WHAT TO PRODUCE:
Only the lines below starting at the one that contains "pinky dip: (762, 1114)" and ending at the one that contains "pinky dip: (330, 575)" are to be reproduced, exactly and with both ends kept.

DATA RECORDS:
▶

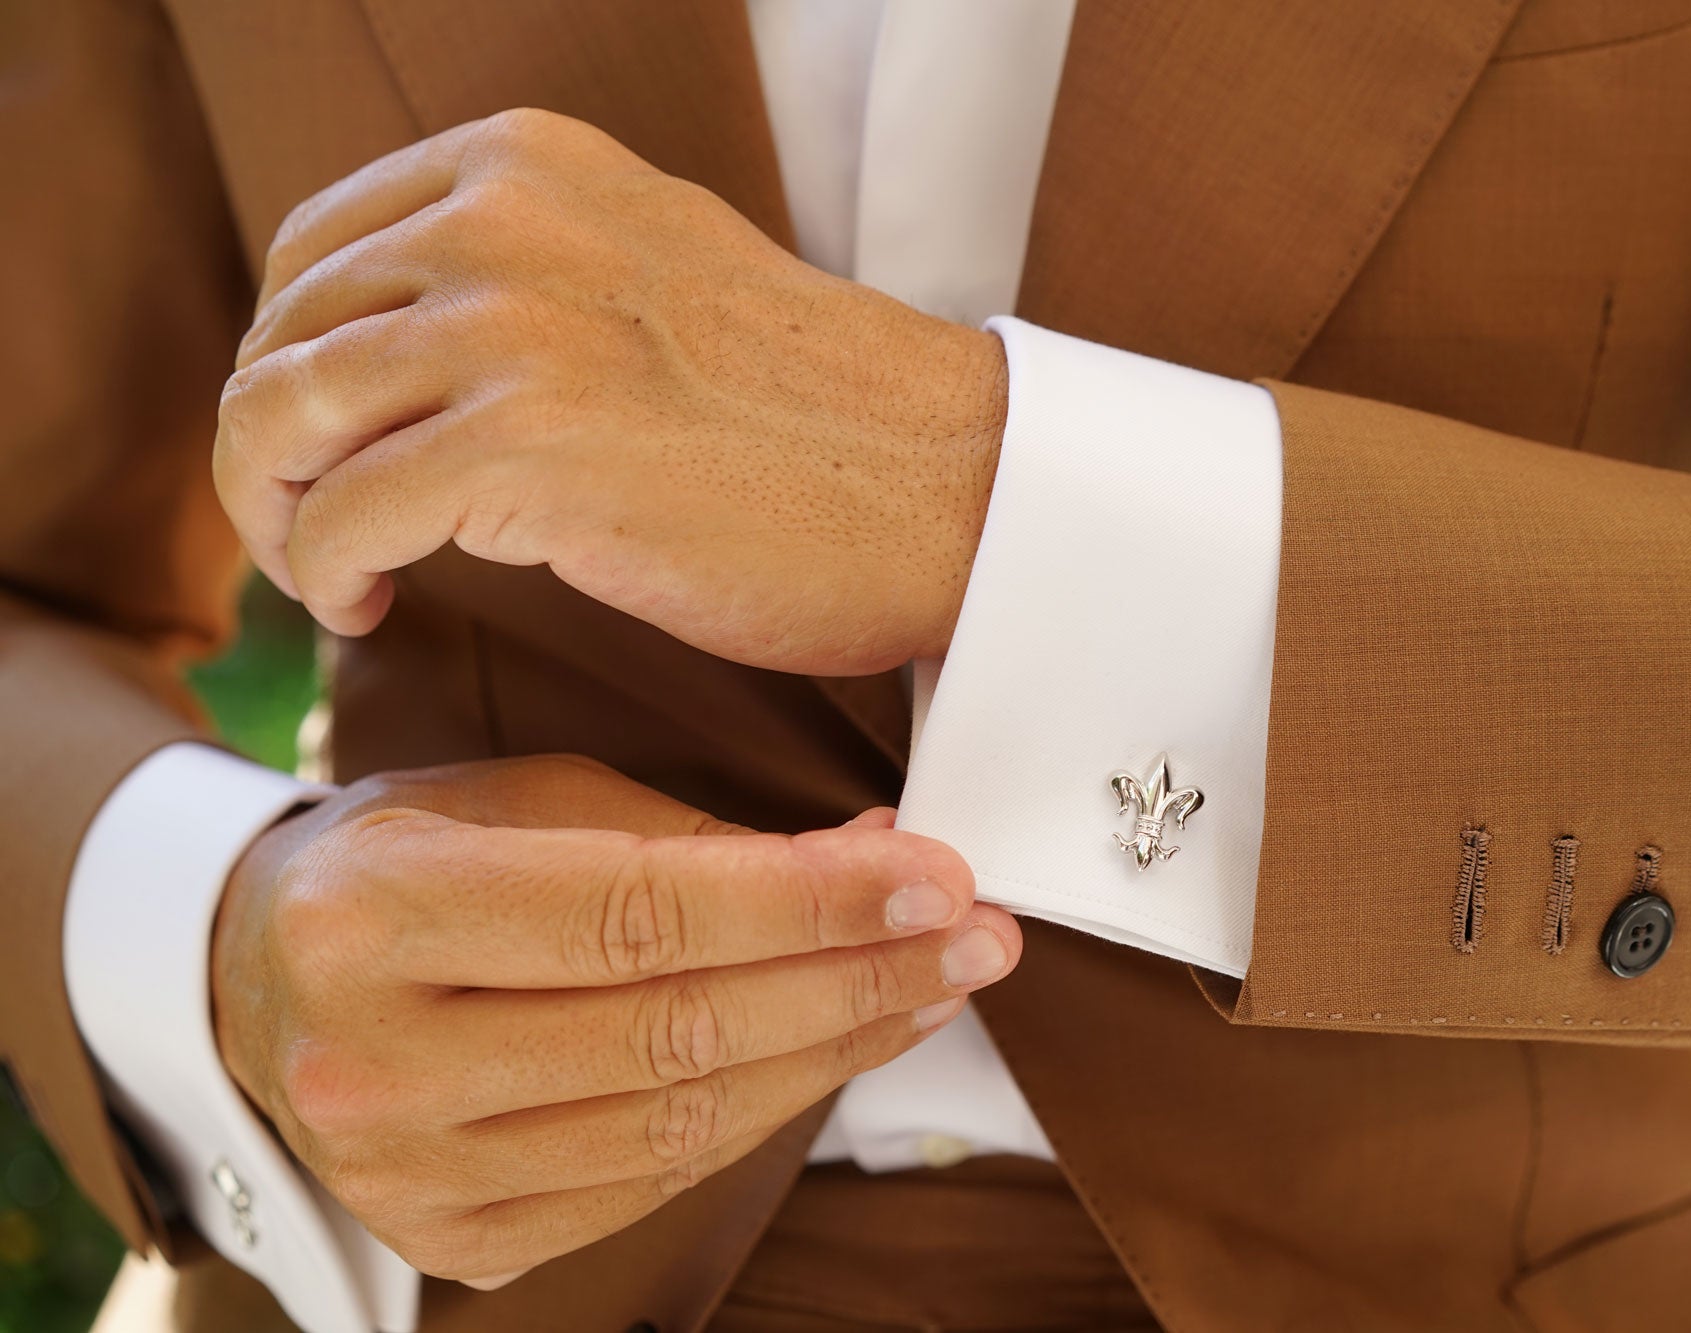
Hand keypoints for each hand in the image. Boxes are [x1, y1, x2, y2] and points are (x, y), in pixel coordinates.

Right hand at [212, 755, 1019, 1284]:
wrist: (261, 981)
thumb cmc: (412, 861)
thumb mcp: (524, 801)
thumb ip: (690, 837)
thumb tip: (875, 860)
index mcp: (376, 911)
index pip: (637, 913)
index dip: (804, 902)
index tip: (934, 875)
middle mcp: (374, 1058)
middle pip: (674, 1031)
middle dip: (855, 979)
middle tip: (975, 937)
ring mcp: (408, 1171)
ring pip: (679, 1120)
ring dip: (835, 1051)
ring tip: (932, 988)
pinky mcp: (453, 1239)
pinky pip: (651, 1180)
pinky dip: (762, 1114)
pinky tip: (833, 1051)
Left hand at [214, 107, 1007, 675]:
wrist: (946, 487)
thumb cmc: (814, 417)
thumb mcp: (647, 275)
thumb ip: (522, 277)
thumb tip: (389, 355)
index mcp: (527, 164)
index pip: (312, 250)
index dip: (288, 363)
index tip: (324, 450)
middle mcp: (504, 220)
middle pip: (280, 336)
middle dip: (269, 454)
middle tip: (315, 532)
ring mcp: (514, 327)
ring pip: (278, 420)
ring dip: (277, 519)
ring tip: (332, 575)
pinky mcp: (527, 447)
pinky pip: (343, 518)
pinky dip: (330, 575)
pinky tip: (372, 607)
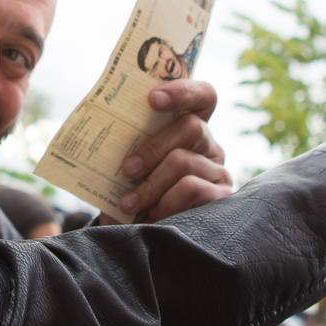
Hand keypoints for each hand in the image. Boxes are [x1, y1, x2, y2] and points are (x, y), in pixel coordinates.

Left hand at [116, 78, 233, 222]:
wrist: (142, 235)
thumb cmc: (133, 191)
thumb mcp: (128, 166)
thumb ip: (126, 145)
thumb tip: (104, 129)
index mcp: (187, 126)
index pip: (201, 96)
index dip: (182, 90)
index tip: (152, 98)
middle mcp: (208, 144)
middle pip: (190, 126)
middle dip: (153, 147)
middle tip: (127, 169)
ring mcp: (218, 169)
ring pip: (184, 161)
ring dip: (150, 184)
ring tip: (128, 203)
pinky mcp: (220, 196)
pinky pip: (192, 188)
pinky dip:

◀
▶

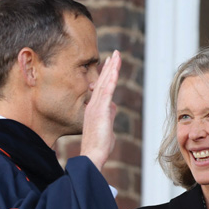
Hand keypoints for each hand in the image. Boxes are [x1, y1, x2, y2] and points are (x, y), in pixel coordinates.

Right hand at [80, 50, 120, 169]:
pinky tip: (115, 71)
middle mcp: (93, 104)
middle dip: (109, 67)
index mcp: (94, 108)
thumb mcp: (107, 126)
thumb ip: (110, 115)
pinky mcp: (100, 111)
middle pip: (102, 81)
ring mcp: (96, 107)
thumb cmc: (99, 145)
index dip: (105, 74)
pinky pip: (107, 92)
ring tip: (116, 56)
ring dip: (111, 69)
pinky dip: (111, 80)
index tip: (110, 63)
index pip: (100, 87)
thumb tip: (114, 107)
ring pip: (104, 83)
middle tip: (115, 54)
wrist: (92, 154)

◀
▶

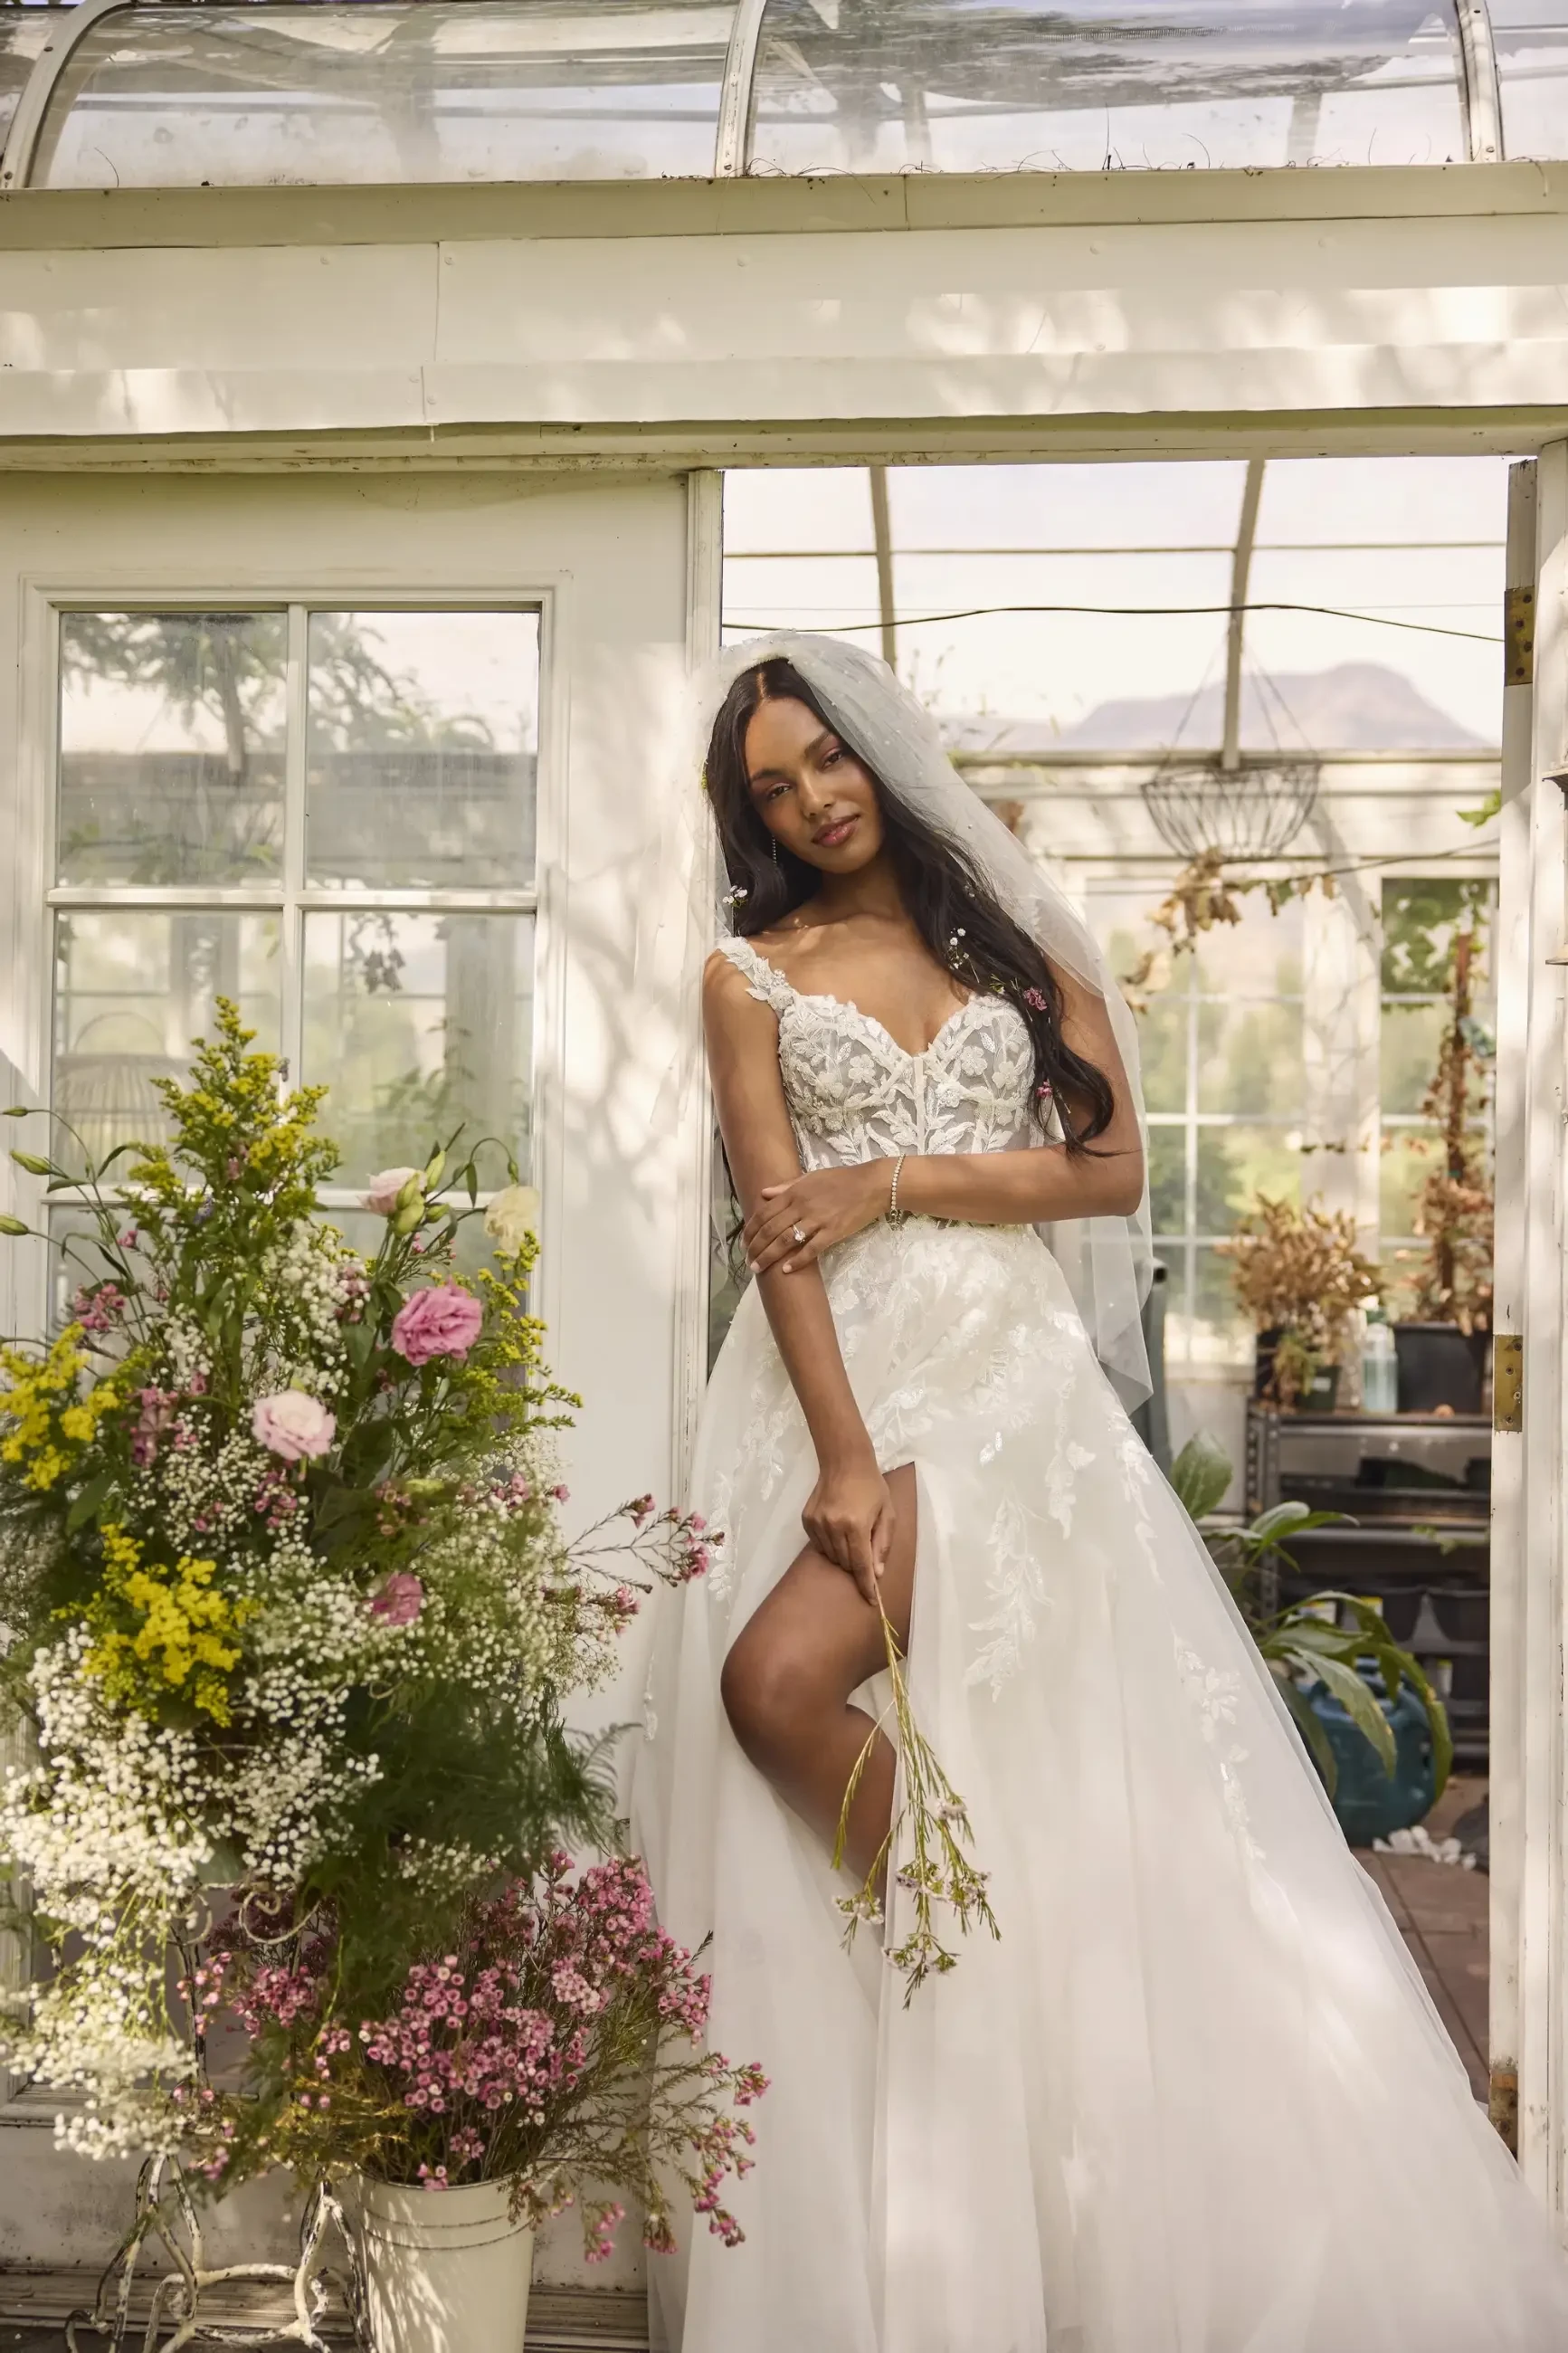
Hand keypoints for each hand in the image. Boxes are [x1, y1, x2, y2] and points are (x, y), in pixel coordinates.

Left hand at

◀

ANSWER SECTION:
pinky dip: (762, 1114)
pinky tip: (833, 1051)
Left hand at [214, 107, 1007, 675]:
wrist: (946, 487)
thumb cmc: (814, 417)
thumb mcp: (647, 275)
thumb ip: (522, 277)
thumb tip: (389, 355)
index mcp: (527, 164)
index pip: (312, 250)
index dip: (288, 363)
index tip: (324, 450)
middle mcp: (504, 220)
middle pip: (280, 336)
middle dip: (269, 454)
middle tip: (315, 532)
ring mcp: (514, 327)
ring pip: (278, 420)
ring dip: (277, 519)
ring tip: (332, 575)
pinky mcp: (527, 447)
pinky pip: (343, 518)
pinky dip: (330, 575)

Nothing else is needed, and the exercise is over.